Critical infrastructure not prepared for GPS disruption
- By William Jackson
- Nov 08, 2013
Although position, navigation and timing services from the Global Positioning System are widely used in the nation’s critical infrastructure, government and industry are not prepared to address the risks of GPS disruptions, according to a recent study.
The Government Accountability Office said GPS has become “an invisible utility” underpinning many applications critical to the nation’s security and economy. A number of executive directives have mandated programs to detect and mitigate accidental or malicious interference, but, “sectors’ increasing dependency on GPS leaves them potentially vulnerable to disruptions,” GAO concludes.
The Transportation and Homeland Security departments have primary responsibility for ensuring the security of systems relying on GPS, but a lack of resources and cooperation has limited progress in identifying backup technologies in the last eight years.
In its report, GPS Disruptions: Efforts to Assess Risks to Critical Infrastructure and Coordinate Agency Actions Should Be Enhanced, GAO recommends that DHS produce a more reliable assessment of the risks of GPS disruption together with metrics for the effectiveness of risk mitigation and that the two departments establish a formal agreement laying out roles and responsibilities.
GPS is a satellite-based system providing precise timing signals that can also be used to determine position and for navigation. Timing functions are used widely in critical infrastructure, and transportation industries, particularly aviation and maritime, use GPS for navigation. Because it relies on radio signals, GPS is susceptible to natural interference from weather on Earth and in space, to accidental interference from other devices and to intentional blocking or spoofing.

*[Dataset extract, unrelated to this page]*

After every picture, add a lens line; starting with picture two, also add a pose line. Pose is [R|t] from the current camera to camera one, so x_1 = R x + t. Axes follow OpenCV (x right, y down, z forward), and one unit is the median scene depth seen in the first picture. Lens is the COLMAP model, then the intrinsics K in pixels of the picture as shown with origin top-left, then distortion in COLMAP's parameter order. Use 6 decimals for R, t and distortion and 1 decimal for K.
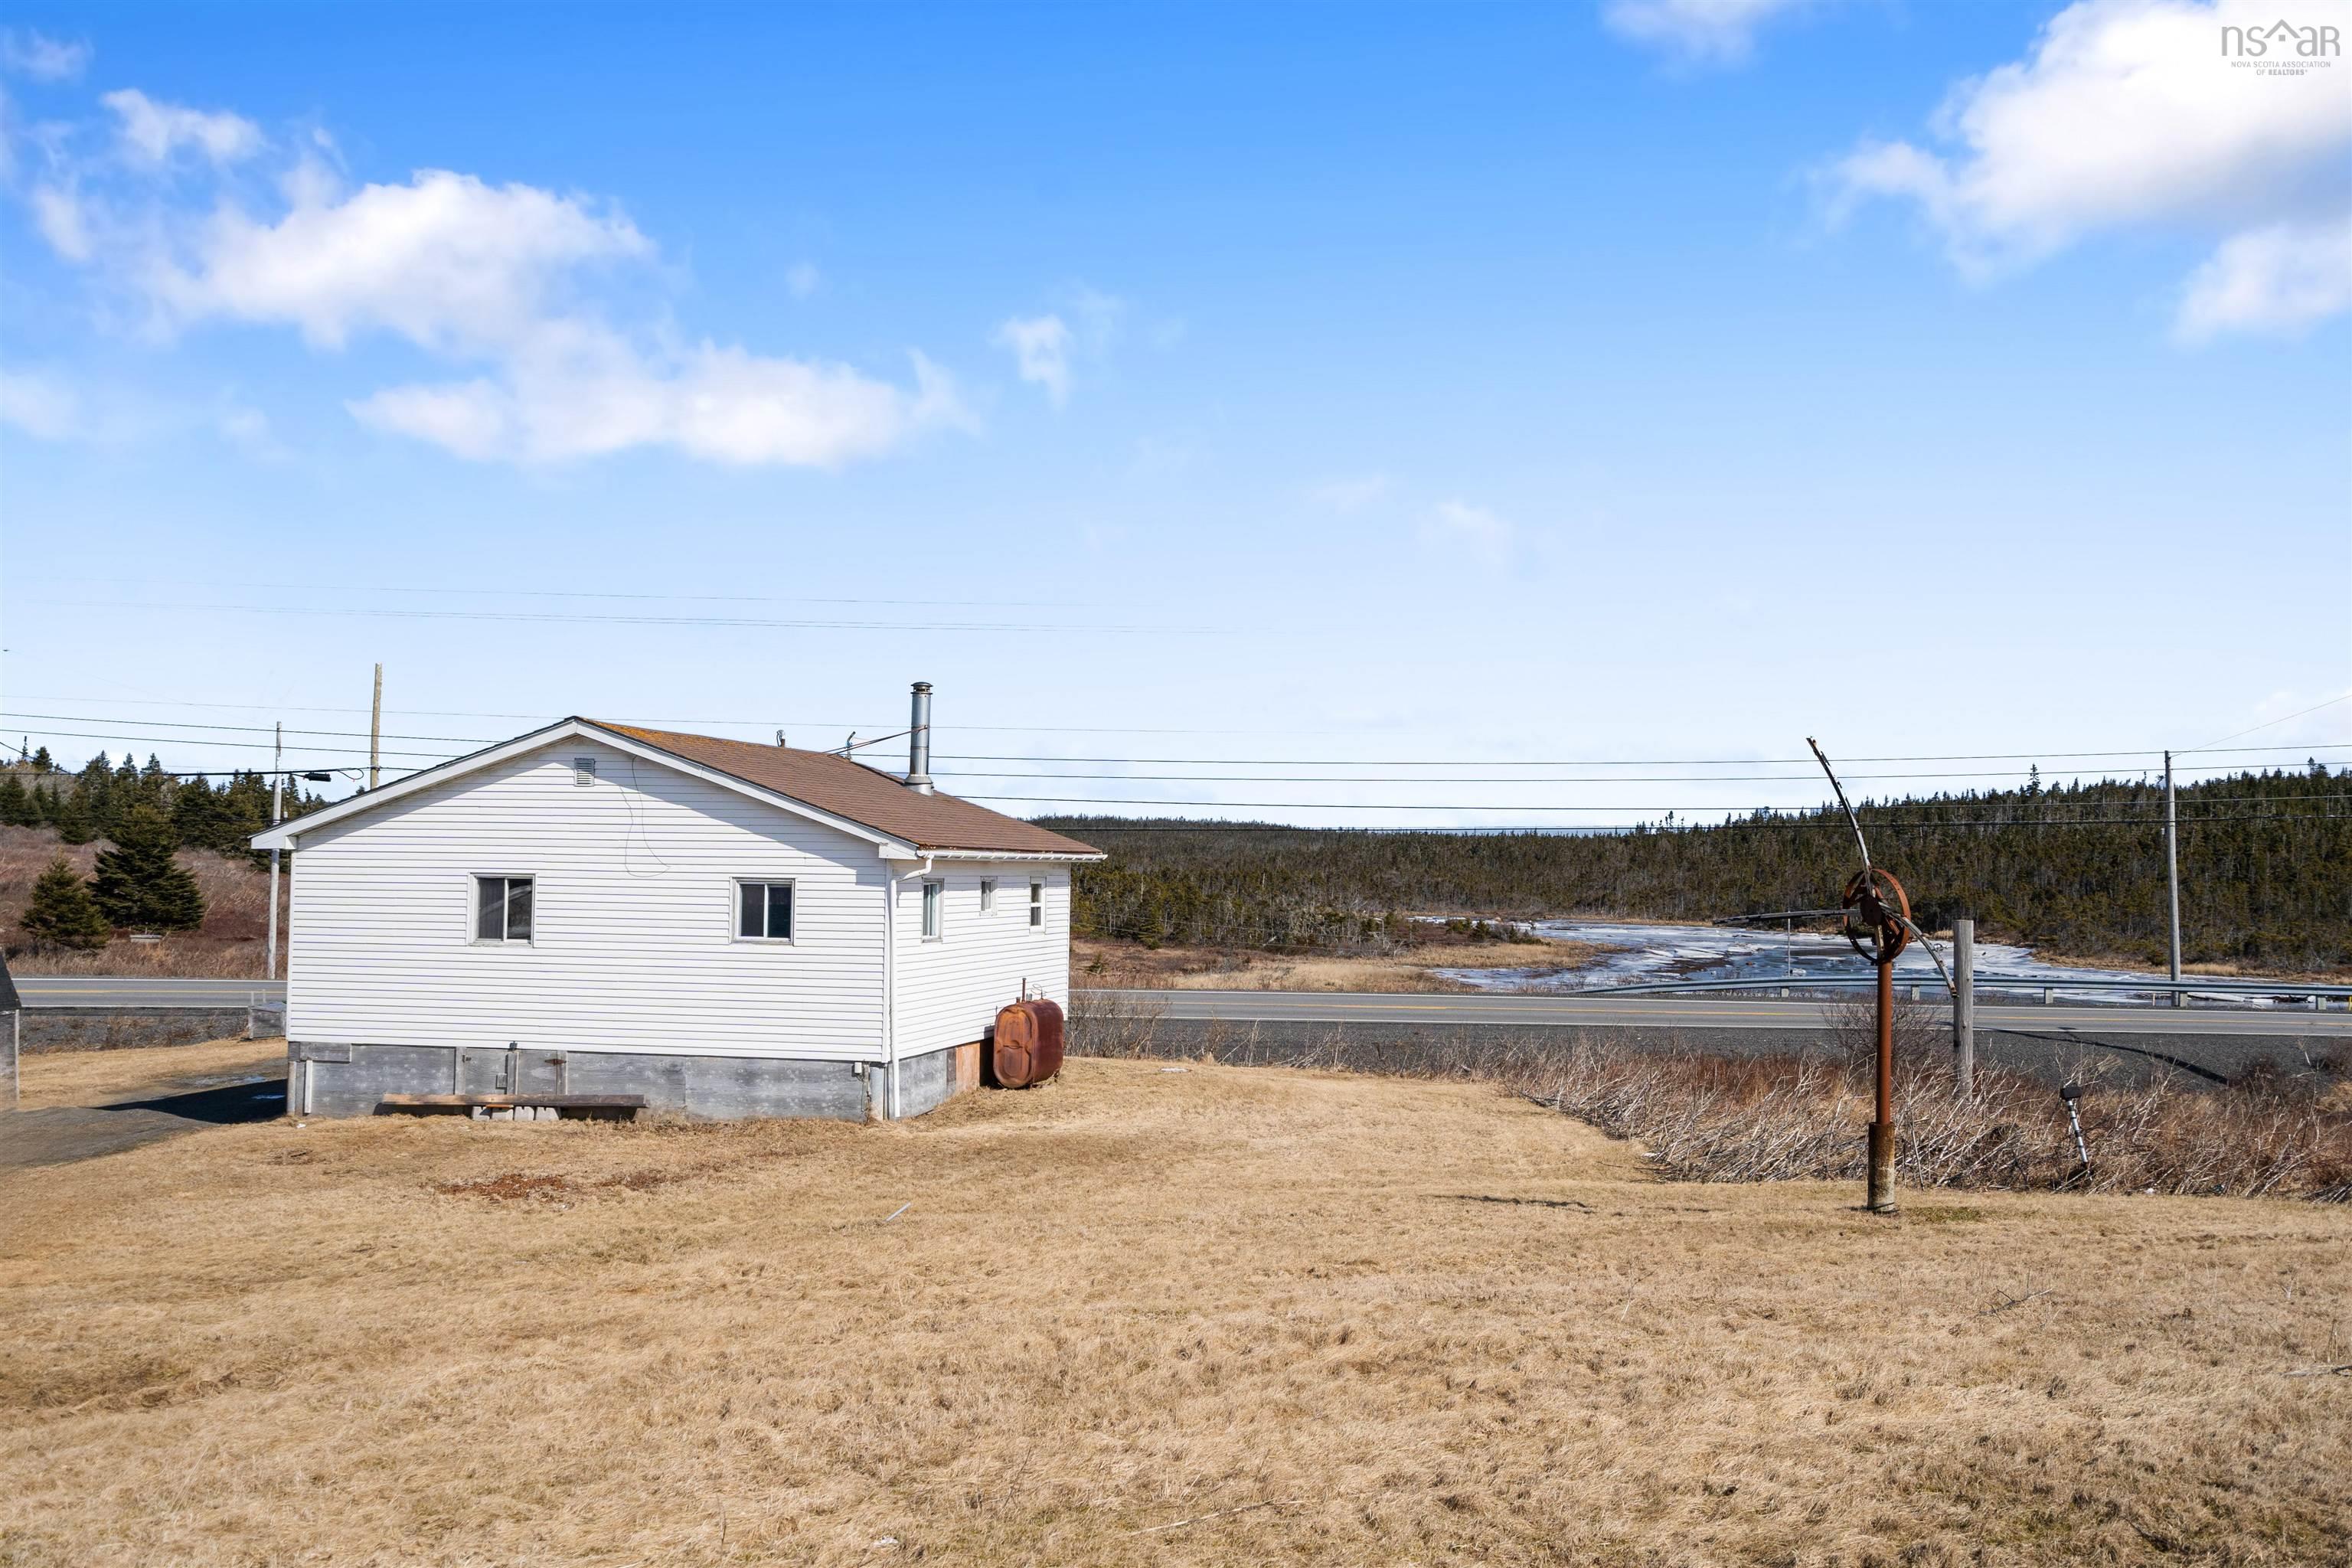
lens RADIAL K [[2325.3, 0, 1179.5], [0, 2325.3, 783.2], [0, 0, 1]] dist [0.000195, 0.000000]
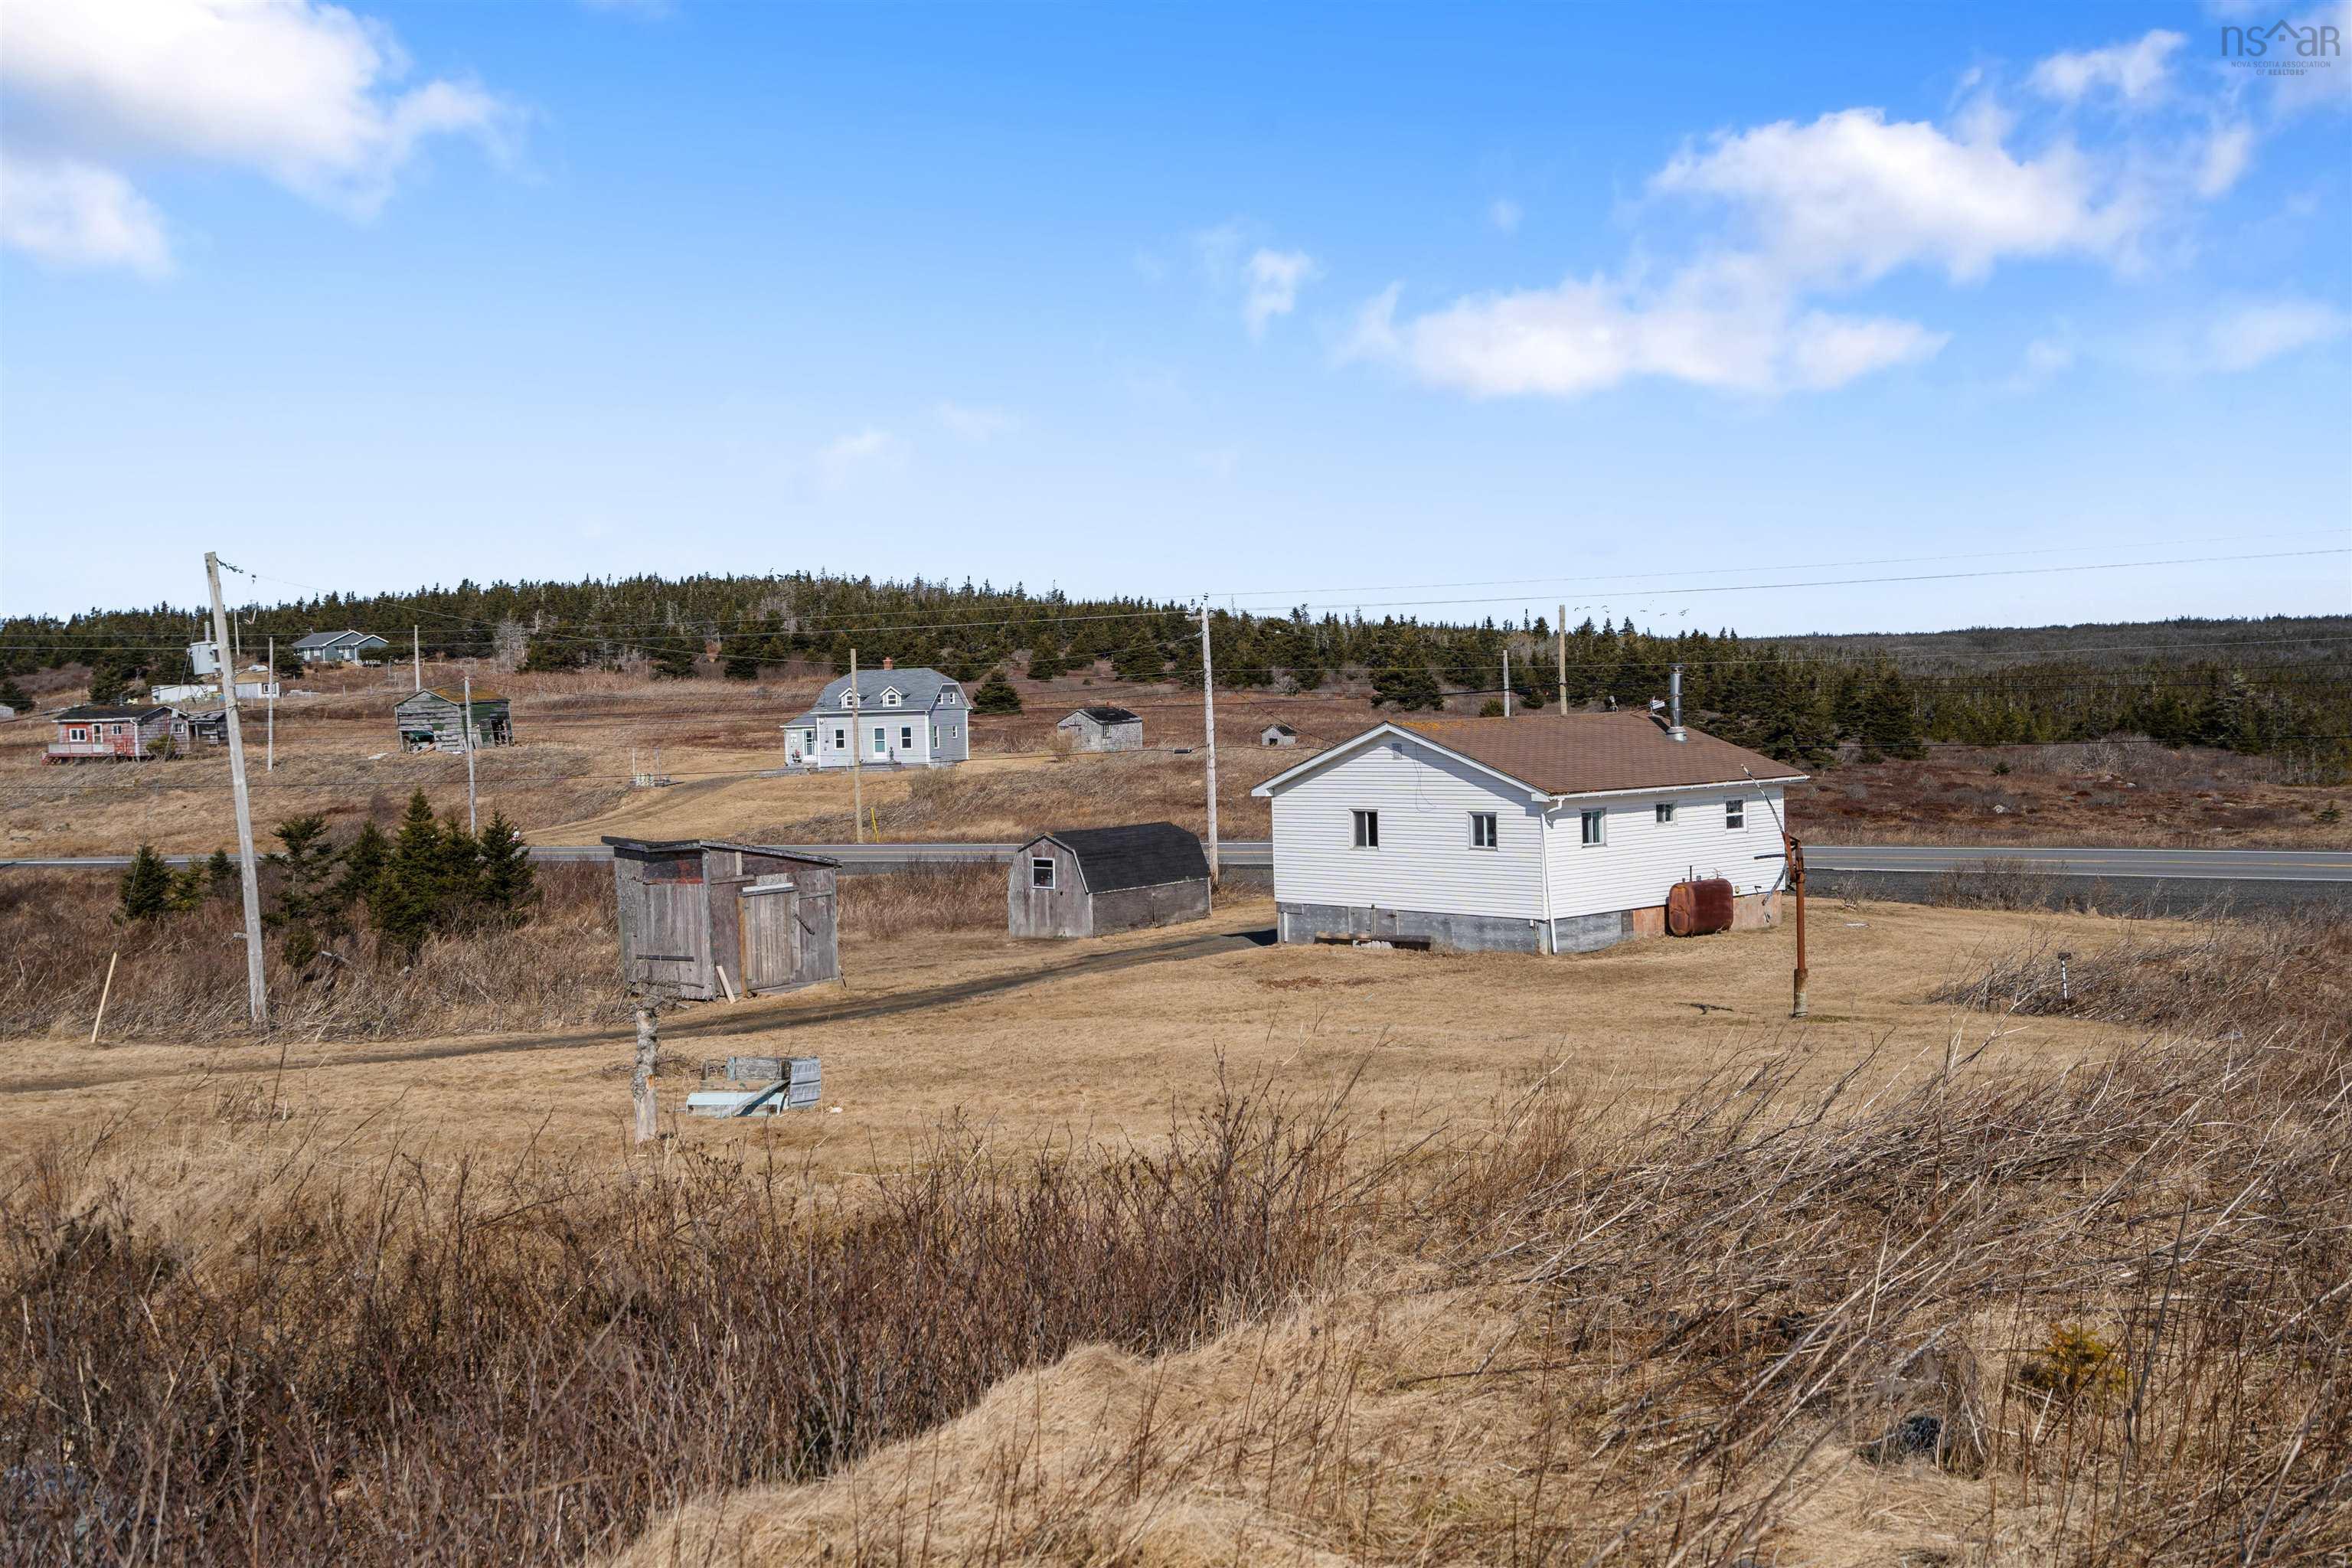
lens RADIAL K [[2325.3, 0, 1175.0], [0, 2325.3, 784.2], [0, 0, 1]] dist [0.000195, 0.000000]
pose [[0.799208, -0.016730, -0.600822, 0.655959], [0.062798, 0.996466, 0.055787, -0.087753], [0.597766, -0.082316, 0.797434, -0.491882]]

Disruptions to service have not been common. The U.S. Coast Guard, which fields reports of GPS problems, received 44 such reports in 2012. But reporting is not mandatory, and GAO noted that USCG’s role is not widely known, so incidents could be underreported.
GAO examined the use of GPS in four critical infrastructure sectors — communications, energy, financial services and transportation — as well as DHS and DOT efforts at risk management. The communications and transportation industries are most reliant on the service, although the financial services and energy sectors use its timing features to a lesser extent.
DHS has produced a National Risk Estimate for GPS, released in 2012 for official use only. GAO criticized the report, saying it is incomplete and has limited usefulness because it does not meet the department’s own guidance for risk management. DHS defended the study, saying that its scope was limited, that it fulfills its intended purposes and that it “sufficiently characterized the risk environment.”
GPS is the backbone for NextGen, the Federal Aviation Administration’s next-generation air traffic control system, and because of its use for navigation DOT is the lead civilian agency for GPS reliability efforts. The department was charged in a 2004 national security directive with developing backup capabilities for government and industry, with the assistance of DHS. An implementation plan for a national position, navigation and timing architecture has been released, and potential backup alternatives for FAA NextGen are being researched. Current navigational alternatives to GPS do not support NextGen capabilities, and FAA expects to make a decision by 2016 on a backup system.
USCG is doing research to test alternative non-space-based sources of timing, NIST is researching the possibility of using the nation’s fiber networks as an alternative, and DHS has commissioned a study of ways to detect and mitigate sources of disruptions. The Defense Advanced Research Projects Agency also is working on alternative navigation tools.
But GAO found little progress had been made in identifying adequate backup technologies, due to a lack of staffing and budget and to a lack of cooperation between the two lead departments. Roles in the effort have not been clearly defined, and DOT sees its job as addressing only the needs of the transportation sector, leaving the rest to DHS. But DHS says that the terms of the directive put DOT in the lead position.
DHS said that it will establish a formal, written agreement with DOT “that will clearly delineate roles and responsibilities” in developing GPS backup capabilities. But it noted that “the ability to fully implement agreed-upon shared tasks will be contingent on the availability of personnel and financial resources.”
William Jackson is freelance writer and the author of the CyberEye blog.